# Stored data
------------------------------

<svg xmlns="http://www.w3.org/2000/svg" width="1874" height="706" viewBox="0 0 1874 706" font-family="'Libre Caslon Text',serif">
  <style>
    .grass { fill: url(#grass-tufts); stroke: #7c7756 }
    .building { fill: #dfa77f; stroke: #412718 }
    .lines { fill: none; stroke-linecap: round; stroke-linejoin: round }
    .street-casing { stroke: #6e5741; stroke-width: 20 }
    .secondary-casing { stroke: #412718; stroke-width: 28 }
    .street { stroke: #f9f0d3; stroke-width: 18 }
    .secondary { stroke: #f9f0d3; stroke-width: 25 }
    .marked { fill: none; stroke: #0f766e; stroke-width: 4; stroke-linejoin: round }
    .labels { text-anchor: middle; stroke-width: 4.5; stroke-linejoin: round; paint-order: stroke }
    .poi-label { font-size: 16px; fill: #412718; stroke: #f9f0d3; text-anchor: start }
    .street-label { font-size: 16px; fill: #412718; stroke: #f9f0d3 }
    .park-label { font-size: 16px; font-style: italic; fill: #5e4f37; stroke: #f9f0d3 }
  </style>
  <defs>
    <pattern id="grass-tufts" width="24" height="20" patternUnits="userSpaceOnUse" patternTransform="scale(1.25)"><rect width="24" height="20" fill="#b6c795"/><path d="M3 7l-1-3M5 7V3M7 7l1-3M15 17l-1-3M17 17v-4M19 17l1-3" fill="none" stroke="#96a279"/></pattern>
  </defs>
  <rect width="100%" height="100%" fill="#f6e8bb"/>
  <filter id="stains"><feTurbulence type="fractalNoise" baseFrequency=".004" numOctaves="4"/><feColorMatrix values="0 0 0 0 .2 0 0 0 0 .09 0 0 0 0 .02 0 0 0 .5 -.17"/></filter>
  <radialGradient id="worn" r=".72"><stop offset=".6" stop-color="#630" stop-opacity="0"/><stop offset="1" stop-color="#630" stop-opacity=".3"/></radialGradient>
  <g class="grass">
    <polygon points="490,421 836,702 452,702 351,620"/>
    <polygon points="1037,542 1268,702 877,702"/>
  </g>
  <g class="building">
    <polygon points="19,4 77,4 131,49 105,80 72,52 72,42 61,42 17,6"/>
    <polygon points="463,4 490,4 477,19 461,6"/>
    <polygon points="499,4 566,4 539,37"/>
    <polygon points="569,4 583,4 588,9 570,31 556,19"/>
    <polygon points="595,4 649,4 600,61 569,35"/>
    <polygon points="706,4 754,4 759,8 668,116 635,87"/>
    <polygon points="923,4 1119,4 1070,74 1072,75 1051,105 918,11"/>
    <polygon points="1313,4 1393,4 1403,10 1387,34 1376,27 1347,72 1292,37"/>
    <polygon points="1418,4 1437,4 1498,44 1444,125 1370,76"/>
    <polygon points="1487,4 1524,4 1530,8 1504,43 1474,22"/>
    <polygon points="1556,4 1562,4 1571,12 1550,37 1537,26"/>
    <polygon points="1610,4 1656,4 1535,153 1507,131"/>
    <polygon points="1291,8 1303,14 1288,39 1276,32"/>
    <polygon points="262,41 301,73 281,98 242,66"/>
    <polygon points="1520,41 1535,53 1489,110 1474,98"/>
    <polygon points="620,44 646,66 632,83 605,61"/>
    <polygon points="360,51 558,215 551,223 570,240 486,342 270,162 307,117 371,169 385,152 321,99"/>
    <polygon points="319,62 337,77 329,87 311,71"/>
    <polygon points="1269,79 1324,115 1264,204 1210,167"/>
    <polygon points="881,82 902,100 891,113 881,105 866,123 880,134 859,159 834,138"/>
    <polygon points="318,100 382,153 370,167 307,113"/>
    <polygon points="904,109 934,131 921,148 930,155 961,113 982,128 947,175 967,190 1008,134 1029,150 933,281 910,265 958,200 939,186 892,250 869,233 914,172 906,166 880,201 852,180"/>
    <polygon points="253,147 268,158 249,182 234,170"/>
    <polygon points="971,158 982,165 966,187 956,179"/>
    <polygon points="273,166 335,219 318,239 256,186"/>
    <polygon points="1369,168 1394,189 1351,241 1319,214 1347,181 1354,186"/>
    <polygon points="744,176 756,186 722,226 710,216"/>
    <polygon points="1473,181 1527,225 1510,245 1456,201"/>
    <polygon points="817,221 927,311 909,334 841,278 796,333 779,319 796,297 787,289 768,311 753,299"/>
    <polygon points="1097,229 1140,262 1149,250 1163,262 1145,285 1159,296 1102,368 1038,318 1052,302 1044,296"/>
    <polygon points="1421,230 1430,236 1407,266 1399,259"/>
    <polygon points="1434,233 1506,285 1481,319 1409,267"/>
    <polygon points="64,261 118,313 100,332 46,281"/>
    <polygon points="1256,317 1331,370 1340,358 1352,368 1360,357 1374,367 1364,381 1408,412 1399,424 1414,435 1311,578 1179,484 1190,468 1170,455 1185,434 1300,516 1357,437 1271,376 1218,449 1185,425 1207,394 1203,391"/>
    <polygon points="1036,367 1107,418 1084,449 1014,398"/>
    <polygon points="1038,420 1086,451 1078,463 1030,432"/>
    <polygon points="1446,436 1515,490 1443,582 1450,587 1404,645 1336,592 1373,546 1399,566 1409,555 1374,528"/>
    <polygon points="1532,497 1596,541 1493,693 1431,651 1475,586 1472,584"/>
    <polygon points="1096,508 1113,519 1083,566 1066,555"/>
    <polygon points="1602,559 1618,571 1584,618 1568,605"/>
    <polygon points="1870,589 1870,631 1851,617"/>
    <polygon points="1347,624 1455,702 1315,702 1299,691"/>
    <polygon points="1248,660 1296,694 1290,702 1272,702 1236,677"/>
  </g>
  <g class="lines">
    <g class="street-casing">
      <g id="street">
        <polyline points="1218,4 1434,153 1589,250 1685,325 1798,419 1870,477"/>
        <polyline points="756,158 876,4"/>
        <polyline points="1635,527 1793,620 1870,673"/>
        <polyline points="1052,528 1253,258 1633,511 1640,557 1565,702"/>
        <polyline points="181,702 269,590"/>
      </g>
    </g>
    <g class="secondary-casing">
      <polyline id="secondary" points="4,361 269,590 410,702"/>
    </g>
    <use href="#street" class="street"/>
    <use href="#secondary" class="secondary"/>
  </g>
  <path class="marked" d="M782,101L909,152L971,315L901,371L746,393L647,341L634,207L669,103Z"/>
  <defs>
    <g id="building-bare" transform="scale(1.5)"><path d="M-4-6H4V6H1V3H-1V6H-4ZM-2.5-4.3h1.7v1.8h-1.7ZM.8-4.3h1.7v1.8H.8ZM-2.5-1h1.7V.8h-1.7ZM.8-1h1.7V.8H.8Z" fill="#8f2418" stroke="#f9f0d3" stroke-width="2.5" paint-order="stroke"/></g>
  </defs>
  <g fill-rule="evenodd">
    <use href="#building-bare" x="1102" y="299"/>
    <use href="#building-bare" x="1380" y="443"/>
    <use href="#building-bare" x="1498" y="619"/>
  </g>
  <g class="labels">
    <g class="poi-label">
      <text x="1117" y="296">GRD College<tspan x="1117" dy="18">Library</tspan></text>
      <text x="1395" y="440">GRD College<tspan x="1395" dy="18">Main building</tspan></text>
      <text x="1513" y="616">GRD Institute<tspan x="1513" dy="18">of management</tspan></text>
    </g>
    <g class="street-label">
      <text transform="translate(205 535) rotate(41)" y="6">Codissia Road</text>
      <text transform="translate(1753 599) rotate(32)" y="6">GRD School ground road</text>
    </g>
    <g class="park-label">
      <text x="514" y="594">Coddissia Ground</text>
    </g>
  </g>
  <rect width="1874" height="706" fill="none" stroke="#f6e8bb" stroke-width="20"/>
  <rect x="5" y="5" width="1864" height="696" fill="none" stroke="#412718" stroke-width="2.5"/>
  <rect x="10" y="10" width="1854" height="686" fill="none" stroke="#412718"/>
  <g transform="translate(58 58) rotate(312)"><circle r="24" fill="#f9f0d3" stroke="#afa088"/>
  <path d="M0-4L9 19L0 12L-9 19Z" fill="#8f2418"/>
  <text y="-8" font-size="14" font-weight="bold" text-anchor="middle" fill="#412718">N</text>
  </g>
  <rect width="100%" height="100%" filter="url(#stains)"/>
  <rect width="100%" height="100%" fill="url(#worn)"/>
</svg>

------------------------------

# WHAT YOU SHOULD DO
Which lines above run from the one containing "#412718; stroke: #f9f0d3;" down to the one containing "0 0 0 0 .09"? Repeat exactly those, both ends included, and nothing else.

# RESPONSE
    .poi-label { font-size: 16px; fill: #412718; stroke: #f9f0d3; text-anchor: start }
    .street-label { font-size: 16px; fill: #412718; stroke: #f9f0d3 }
    .park-label { font-size: 16px; font-style: italic; fill: #5e4f37; stroke: #f9f0d3 }
  </style>
  <defs>
    <pattern id="grass-tufts" width="24" height="20" patternUnits="userSpaceOnUse" patternTransform="scale(1.25)"><rect width="24" height="20" fill="#b6c795"/><path d="M3 7l-1-3M5 7V3M7 7l1-3M15 17l-1-3M17 17v-4M19 17l1-3" fill="none" stroke="#96a279"/></pattern>
  </defs>
  <rect width="100%" height="100%" fill="#f6e8bb"/>
  <filter id="stains"><feTurbulence type="fractalNoise" baseFrequency=".004" numOctaves="4"/><feColorMatrix values="0 0 0 0 .2 0 0 0 0 .09 0 0 0 0 .02 0 0 0 .5 -.17"/></filter>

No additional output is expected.